Ahora bien, ¿La redes sociales tienen derecho a prohibir el acceso a internautas con alias? ¿Acaso no es discriminatorio contra la privacidad del ciudadano de Internet? ¿Facebook y Google+ discriminan por actuar así?

Las razones alegadas por las empresas para impedir los alias son varias, básicamente centradas alrededor de la idea de ofrecer un mejor servicio. Eric Schmidt de Google dijo recién en una conferencia más o menos estas palabras rescatadas por Andy Carvin:

Google+ fue principalmente construido como un servicio de identidad, así que fundamentalmente, depende de que la gente use sus nombres reales... G+ es completamente opcional. Nadie te fuerza a utilizarlo. Es obvio para la gente con el riesgo de usar sus nombres reales, que no deberían utilizar el servicio.

En principio, parece justo que las empresas decidan cómo deben usarse sus redes. También parece razonable que con ello mejoren sus servicios. La idea es que empresa y usuarios participen en un juego ganar-ganar. Pero, ¿acaso no es justo que algunos usuarios, incluso verificados, conserven sus alias?

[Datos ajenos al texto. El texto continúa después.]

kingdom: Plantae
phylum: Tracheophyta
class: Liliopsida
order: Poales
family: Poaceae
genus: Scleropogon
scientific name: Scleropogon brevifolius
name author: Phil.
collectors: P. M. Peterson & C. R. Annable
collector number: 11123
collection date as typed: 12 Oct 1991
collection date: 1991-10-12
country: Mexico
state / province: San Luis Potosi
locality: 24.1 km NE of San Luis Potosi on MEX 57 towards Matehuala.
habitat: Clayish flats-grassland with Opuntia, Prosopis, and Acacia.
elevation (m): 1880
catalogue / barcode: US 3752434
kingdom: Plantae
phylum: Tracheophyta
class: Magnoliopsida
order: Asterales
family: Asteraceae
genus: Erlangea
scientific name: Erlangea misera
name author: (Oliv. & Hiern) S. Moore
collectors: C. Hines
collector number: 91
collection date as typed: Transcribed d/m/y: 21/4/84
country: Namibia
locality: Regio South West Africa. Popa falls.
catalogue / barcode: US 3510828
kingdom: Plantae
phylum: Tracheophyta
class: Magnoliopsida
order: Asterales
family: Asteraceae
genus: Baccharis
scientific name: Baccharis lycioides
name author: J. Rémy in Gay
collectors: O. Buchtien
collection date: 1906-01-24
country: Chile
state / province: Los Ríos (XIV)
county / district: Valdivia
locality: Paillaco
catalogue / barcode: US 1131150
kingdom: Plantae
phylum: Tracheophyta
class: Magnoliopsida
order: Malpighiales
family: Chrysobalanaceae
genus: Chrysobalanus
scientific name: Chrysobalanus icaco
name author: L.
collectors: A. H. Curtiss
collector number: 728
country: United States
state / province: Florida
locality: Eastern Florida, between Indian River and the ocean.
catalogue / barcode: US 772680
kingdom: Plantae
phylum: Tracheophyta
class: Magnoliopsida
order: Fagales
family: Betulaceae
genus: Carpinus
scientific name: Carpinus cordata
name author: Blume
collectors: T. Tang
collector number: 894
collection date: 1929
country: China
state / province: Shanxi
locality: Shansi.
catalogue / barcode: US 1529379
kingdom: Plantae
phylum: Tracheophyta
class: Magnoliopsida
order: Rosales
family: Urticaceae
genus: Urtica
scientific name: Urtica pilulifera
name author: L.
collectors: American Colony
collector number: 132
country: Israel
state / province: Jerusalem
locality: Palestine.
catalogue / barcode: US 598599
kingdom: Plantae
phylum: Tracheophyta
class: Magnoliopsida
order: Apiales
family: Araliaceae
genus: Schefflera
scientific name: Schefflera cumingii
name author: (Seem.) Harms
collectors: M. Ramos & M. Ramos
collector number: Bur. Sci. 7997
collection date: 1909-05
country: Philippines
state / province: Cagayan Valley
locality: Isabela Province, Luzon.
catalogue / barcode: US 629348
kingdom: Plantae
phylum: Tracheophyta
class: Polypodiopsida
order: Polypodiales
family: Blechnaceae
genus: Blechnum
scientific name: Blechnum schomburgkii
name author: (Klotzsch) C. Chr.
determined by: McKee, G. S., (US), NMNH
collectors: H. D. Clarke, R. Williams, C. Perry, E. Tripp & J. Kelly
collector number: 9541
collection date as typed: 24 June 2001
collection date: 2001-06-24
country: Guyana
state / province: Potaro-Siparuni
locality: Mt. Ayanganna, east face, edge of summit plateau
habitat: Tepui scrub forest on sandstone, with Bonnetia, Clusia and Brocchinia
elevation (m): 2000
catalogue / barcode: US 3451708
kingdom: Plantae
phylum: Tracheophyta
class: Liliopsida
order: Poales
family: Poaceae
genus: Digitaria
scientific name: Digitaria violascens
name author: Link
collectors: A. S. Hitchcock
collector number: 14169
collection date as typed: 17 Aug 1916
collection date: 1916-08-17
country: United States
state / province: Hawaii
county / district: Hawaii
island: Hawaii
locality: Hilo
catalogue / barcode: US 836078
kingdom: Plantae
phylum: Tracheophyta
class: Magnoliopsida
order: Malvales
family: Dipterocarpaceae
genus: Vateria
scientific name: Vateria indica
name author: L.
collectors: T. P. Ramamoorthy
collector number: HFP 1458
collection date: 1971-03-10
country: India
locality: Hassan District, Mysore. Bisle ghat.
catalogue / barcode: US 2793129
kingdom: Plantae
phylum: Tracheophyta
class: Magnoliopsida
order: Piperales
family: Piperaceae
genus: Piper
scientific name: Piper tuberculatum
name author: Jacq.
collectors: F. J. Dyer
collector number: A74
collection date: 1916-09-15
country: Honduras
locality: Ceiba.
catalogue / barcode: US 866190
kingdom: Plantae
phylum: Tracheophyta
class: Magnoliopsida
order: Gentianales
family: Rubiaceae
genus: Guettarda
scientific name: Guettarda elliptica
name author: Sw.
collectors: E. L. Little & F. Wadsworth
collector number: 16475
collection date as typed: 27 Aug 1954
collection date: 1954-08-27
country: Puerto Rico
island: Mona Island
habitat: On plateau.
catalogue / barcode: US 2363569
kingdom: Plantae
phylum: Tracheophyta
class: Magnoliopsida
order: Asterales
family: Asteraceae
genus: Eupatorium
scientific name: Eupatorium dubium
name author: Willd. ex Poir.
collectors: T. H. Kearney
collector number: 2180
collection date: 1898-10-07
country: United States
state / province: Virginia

Lo cierto es que para esas redes no hay puntos intermedios, que el único parámetro válido de identidad es el nombre completo. (Aquí cabe mencionar el éxito de 4chan como ejemplo de red social donde se forman identidades grupales, no individuales, como demostró un estudio reciente.)

Sin embargo hay un asunto fundamental del que poco se habla: que el acceso a Internet es un derecho humano, como lo declaro la ONU hace unos meses:

La única y cambiante naturaleza de internet no sólo permite a los individuos ejercer su derecho de opinión y expresión, sino que también forma parte de sus derechos humanos y promueve el progreso de la sociedad en su conjunto

Por lo que si el acceso a Internet es un derecho humano que implica libre opinión y expresión --de igual forma privacidad y anonimato, por supuesto--, y es cierto que tener un alias es una forma personal de expresión, entonces saquen ustedes sus conclusiones. Además, si bien los ciberderechos prácticamente no existen de manera formal, hay que defenderlos.

El internauta puede elegir ocultar su identidad a través de un alias, porque así es desde siempre en la red. El internauta, a través de su alias, debería poder opinar cuando su identidad esté en peligro, tal como sucede fuera de Internet. Al parecer Facebook, Google+ y similares, que serían servicios imposibles sin Internet, incumplen ese principio fundamental.

Por el momento las cosas son así. No creemos que Facebook y Google cambiarán sus ToS de la noche a la mañana, pero sí podríamos invitarles a reconsiderar su posición hacia una variedad más rica de formas identidad, formas que eviten cualquier tipo de discriminación en un medio, Internet, que construimos todos.